An acoustic charge transport device ("ACT device") is a novel analog semiconductor device which is particularly useful as a delay line, and for performing various signal processing functions. The ACT device overcomes many of the problems of the prior charge coupled devices, because the ACT device processes signals at extremely high speeds while avoiding the necessity of clock driver circuitry. The ACT device achieves its high processing speed because a surface acoustic wave propagates through a channel buried within the piezoelectric semiconductor substrate, and the wave transports the charge, representative of the input signal, through the channel at the wave speed. The charge is transported in discrete identifiable packets. Transportation of charge through the buried channel produces an output at the drain (output contact) which is in the form of sharp current pulses.
The voltage-to-charge conversion process occurring at the ACT device input (input contact) is one wherein the amount of charge injected into each packet is proportional to the input voltage at specific sample points in time. In the ACT device, these sample points tend to occur at the instants in time when the positive peaks of the potential are under the input contact. Hence, the input contact of the ACT device operates as an automatic time domain sampler, having a sampling rate equal to the frequency of the propagating surface acoustic wave. The ACT device has very broad band characteristics enabling the device to process signals from baseband to many hundreds of megahertz. In addition, the ACT device utilizes a GaAs substrate which permits the use of high speed circuits for the implementation of additional high frequency signal processing functions, such as RF signal gain blocks.

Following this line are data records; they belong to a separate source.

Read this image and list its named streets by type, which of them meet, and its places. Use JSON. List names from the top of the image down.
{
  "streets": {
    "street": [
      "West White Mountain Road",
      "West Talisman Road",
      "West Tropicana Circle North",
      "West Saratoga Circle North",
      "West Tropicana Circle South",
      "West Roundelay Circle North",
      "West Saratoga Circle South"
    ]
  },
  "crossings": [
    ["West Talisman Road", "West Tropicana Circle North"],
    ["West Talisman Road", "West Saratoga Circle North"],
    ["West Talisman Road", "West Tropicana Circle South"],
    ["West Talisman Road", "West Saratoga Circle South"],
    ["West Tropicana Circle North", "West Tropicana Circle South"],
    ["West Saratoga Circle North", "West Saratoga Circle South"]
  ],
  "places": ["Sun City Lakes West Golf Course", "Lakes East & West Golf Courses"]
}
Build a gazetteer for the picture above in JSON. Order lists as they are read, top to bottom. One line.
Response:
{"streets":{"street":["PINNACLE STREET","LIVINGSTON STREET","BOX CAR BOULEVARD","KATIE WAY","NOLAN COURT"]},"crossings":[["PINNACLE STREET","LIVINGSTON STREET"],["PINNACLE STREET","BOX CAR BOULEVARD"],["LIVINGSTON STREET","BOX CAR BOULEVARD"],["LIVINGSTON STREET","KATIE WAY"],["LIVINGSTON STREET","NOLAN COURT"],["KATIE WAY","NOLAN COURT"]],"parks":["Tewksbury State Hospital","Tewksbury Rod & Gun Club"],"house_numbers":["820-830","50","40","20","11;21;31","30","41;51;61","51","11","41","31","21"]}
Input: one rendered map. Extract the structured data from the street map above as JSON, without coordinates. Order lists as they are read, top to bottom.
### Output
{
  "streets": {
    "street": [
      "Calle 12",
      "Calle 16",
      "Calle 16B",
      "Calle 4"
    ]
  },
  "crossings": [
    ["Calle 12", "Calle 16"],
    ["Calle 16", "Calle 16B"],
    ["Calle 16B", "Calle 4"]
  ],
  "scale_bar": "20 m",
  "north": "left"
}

Those skilled in the art will understand that there is a need for programmable transversal filter which avoids the interconnecting bond limitations of prior surface acoustic wave technology, and which furthermore overcomes the bandwidth limitations attributable to charge coupled device technology. The disclosed invention provides just such a novel programmable transversal filter by utilizing an ACT device in a manner which permits the delay, multiplication, summation and storage functions to be done in close proximity on the same substrate, in order to avoid bond wire interconnections while also advantageously utilizing the broad bandwidth characteristics of an ACT device.